Ruben Trapero received his Ph.D. from Universidad Politécnica of Madrid and was an assistant professor at Universidad Carlos III of Madrid. Since 2014 he is a lead researcher at the Technische Universität of Darmstadt, Germany. His research interests include privacy, identity management, cloud security and service engineering.

Jolanda Modic received her Ph.D. in 2014 from the Faculty of Mathematics and Physics, University of Ljubljana. She is currently a researcher at XLAB, Ljubljana, Slovenia, and is focused on automated SLA management frameworks, and evaluating, monitoring, and enforcing security in cloud environments.

Miha Stopar received his B.Sc. in 2007 from the Faculty of Mathematics and Physics, University of Ljubljana. He is currently a researcher and a software developer at XLAB, Ljubljana, Slovenia. His research interests include cloud computing, machine learning, and applied cryptography.

Ahmed Taha is currently a Ph.D. student at DEEDS group in the Department of Computer Science at Technische Universität of Darmstadt, Germany.

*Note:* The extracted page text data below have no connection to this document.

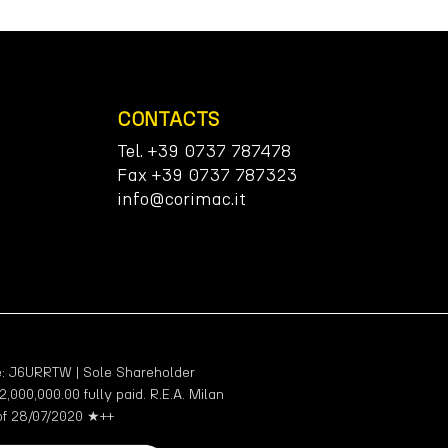
CONTACTS
Tel. +39 0737 787478
Fax +39 0737 787323
info@corimac.it
: J6URRTW | Sole Shareholder
000,000.00 fully paid. R.E.A. Milan
 of 28/07/2020 ★++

His research interest includes Cloud security metrics, security assessment and quantification.

Neeraj Suri received his Ph.D. from the University of Massachusetts at Amherst and is a Chair Professor at the Technische Universität of Darmstadt, Germany. His research addresses the design, analysis, and assessment of trustworthy cloud services.